Encouraging Each Other

Let us consider how we can spur each other on in love and good works – not neglecting to meet together, as some are in the habit, but encouraging each other. . .  

Hebrews 10:24-25    

 

One of the greatest moments in a grade school teacher’s career happened by mistake.    

In his first year of teaching, Jaime Escalante had two students who shared the same first name, Johnny.  But they were so different.   One was an excellent student – happy and well-behaved.  The other was a goof-off and did not take his studies seriously. 

At the first PTA meeting of the year, a parent asked how her son was doing. The teacher raved about her son Johnny and what a delight he was to have in the classroom.   But he was mistaken.  He was actually talking to “bad” Johnny’s mom.   

The next day, the problem child approached the teacher.  “My mom told me what you said about me last night.  I haven’t ever had a teacher who wanted me in his class.”   

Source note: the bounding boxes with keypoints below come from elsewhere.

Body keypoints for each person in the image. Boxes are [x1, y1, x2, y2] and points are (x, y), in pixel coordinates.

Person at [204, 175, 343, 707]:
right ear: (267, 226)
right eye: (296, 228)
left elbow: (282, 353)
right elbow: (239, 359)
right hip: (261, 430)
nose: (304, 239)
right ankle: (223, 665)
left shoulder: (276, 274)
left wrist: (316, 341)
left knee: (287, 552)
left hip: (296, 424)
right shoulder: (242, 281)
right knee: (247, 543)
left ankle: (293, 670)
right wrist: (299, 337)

From that day on “Problem Johnny” completed his assignments and became a model student. 

 

Even though the teacher’s praise was unintentional, it demonstrates how powerful our encouragement of others can be.   People are capable of doing so much if we can make them believe they can.   

Tom Peters and Robert Waterman, in their best-selling book, In Search of Excellence, describe a psychological experiment where every adult is given the same ten puzzles to solve.   Half of the exam takers were told they did well, getting seven out of ten correct.   The other half was informed they did poorly, getting seven out of ten problems wrong.   

But, in fact, the psychologists made the test scores up.   And when they gave each group another round of puzzles, they discovered that those who were told they did well the first round did better on the second, while those who were told they did poorly did worse on the second test.   

   

Encouragement is urging others to believe – to believe  

in what the Lord has done for them, to believe in what God has made them capable of, to believe they are loved.   

But here is the important point: encouragement is what we do for another person.  We need each other.   That is why the Bible urges us to get together – not only for the purpose of corporate worship – but to encourage each other in love and good deeds.   

 

Encouraging others is not always our first impulse.   We are avid fans of employing criticism to improve behavior.  And don’t get me wrong – criticism has its place.   There are times when we must point out someone else’s faults.   Yet, if we are not sensitive in our criticism, we can decrease rather than improve another person’s behavior.   The test takers who were told they did poorly are proof of that. 

There is more power in encouragement than we often imagine. Every since Cheryl Pruitt was four or five she would hang around her dad’s country stores.  Every day the milkman would arrive to stock the store.  And every day he would greet little Cheryl and say, “So, how’s my little Miss America?” 

In 1980, guess who became the new Miss America?